KAMEL
DAOUD, sur un plateau télé en France, nous change agréablement d’un
Yasmina Khadra, avec ses airs arrogants, frisant l’agressivité, et son
étrange (pour un écrivain francophone ?) verbe incohérent au français
approximatif… Bref, le maintien de K.Daoud, est digne, impassible, avec
son air attentif , et son verbe concis, répondant ce qu’il faut, sans se
laisser démonter par le brillant et intrépide Aymeric Caron, qui
l’interpelait sur l’ Algérie, et la cause Palestinienne, selon lui,
durement malmenées dans son roman « Meursault, contre-enquête » … |
Je
dois avouer que j’aime bien Kamel Daoud. Pour le ton intentionnellement
provocateur et le style d’écriture de ses « chroniques », qui me l’ont
fait classer, depuis longtemps, comme un des meilleurs journalistes
algériens, ayant un vrai talent littéraire et donc promu à un bel avenir
d’ écrivain !
Mais soudain, voilà que dans son premier roman,
finaliste du Goncourt en France, notre chroniqueur s’éclate, en
entrainant avec lui, le peuple algérien, la Palestine… et le Coran ! En
effet, dans ce face-face avec les journalistes, ses réponses, sur les
sujets de la religion, l'arabité, et le colonialisme, il confirme ce
qu'il a écrit.
« La colonisation a été une violence… C’est une blessure qui fait partie de mon histoire » |
«l'arabité est un patrimoine, c'est une culture. L'arabe, ce n'est pas
une nationalité, c'est une culture, une domination, une colonisation».

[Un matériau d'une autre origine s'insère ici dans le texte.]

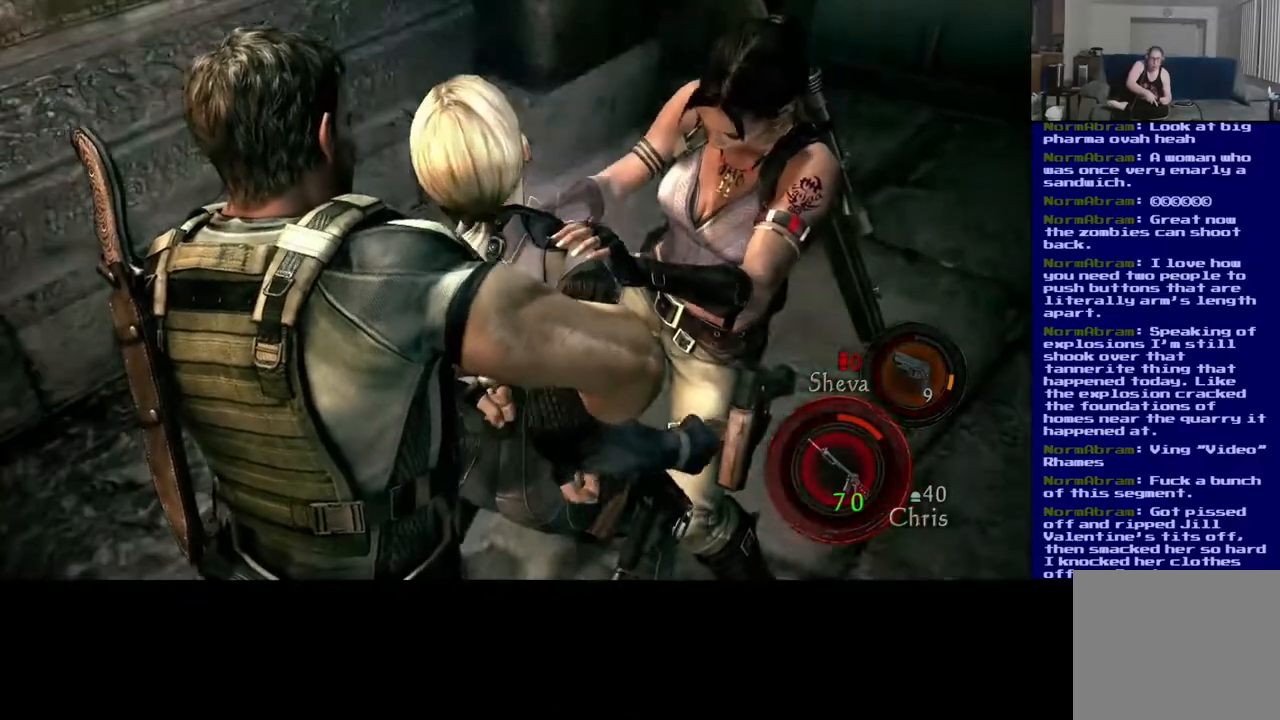
{"buttons": ["A"], "left_stick": "center", "right_stick": "center", "events": [[33, "A", "down"], [100, "A", "up"], [183, "A", "down"], [233, "A", "up"], [317, "A", "down"], [367, "A", "up"], [467, "A", "down"]]}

«La religion est un transport collectif que je ne prends pas. J'aime
aller vers Dieu à pied, s'il le faut, mais pas en voyage organisé».
Mais là où K.Daoud, semble être gêné aux entournures, c'est sur la
Palestine. A cette question, sur ce pourquoi n'est-il pas solidaire avec
la Palestine et Ghaza, Kamel Daoud
répond:
«Si la solidarité était au nom de la race, de l'ethnie
ou la confession religieuse, je ne suis pas solidaire. Maintenant, si on
revient à la Palestine comme une injustice et de colonisation, là, je
suis solidaire».
Autrement dit, il prend la position de Chalghoumi ( imam controversé de Drancy, qui déclara que "le problème
Palestinien ne devrait pas concerner les musulmans de France") ...
En
effet, cette réponse exprime bien tout le souci de K.Daoud de ne pas
froisser l'establishment sioniste ( grand manitou de l' octroi de
récompenses littéraires, et de critiques de presse "élogieuses"!). Ne
sait-il pas qu'il s'agit d' un peuple subissant plus qu'une simple
colonisation, mais un nettoyage ethnique, par massacres ponctuels,
intermittents! À mon sens, quand on devient un écrivain célèbre, on a
des responsabilités morales envers son propre peuple et un devoir de
mémoire intellectuel d’humaniste envers la Palestine, qui demeure, ne
l'oublions jamais -une des tragédies les plus abominables de l’histoire
contemporaine !
C
ela dit, même si je ne suis pas d'accord avec
ses opinions, je les respecte . Aussi, qu'il soit bien clair, qu'au delà
de mes critiques sur le fond de son roman, je ne retire pas une once à
la qualité de son écriture, ni à son vrai talent d’écrivain, que
j’aurai toujours du plaisir à lire…
Tout cela pour dire qu’en
lisant ce premier roman de Kamel Daoud,
faisant le « procès » de Camus, j’ai eu le sentiment que c’était plutôt
lui, qui est « l’étranger » et pas A .Camus. Car ce dernier, a eu la
loyauté de s’assumer français, malgré son dilemme existentiel. Athée,
A. Camus n’a pas trainé dans la boue, les religions monothéistes, ou
autre foi de croyants, ni ses compatriotes français!
Enfin,
K.Daoud, fallait-il que l’approbation à tout prix de cette
intelligentsia française arbitraire, pro-sioniste et anti-arabe, soit
pour toi plus importante que ta valeur littéraire, intellectuelle et morale envers notre (le tien, le mien) peuple algérien !? Tu vois, finalement, le Goncourt, ils ont préféré le donner à Lydie
Salvayre ( immigrée espagnole d’ origine) pour son livre écrit sur des nazis, et sur le franquisme espagnol, en dénaturant
(exprès) la langue française avec un titre débile « Pas pleurer »,
plutôt qu’ à toi "l’Arabe", toujours oublié, sinon réduit à un alibi des esprits "bien" pensant en France.
En vérité, ce
ratage du Goncourt que tu méritais d'avoir, prouve qu’ il ne sert à
rien d’insulter sa race et la religion de ses ancêtres pour plaire ! Albert Camus, en transformant un fait divers en une question humaine détachée de toute contingence, nous racontait sa réalité d' étranger dans une terre qu'il avait déjà quitté dans son imaginaire. Quant à toi, il semble que c'est plus un procès que tu te fais à toi-même, plutôt qu' à Meursot, l'assassin de l'Arabe" sans nom, de si j'ose dire, de l' Etranger Camus..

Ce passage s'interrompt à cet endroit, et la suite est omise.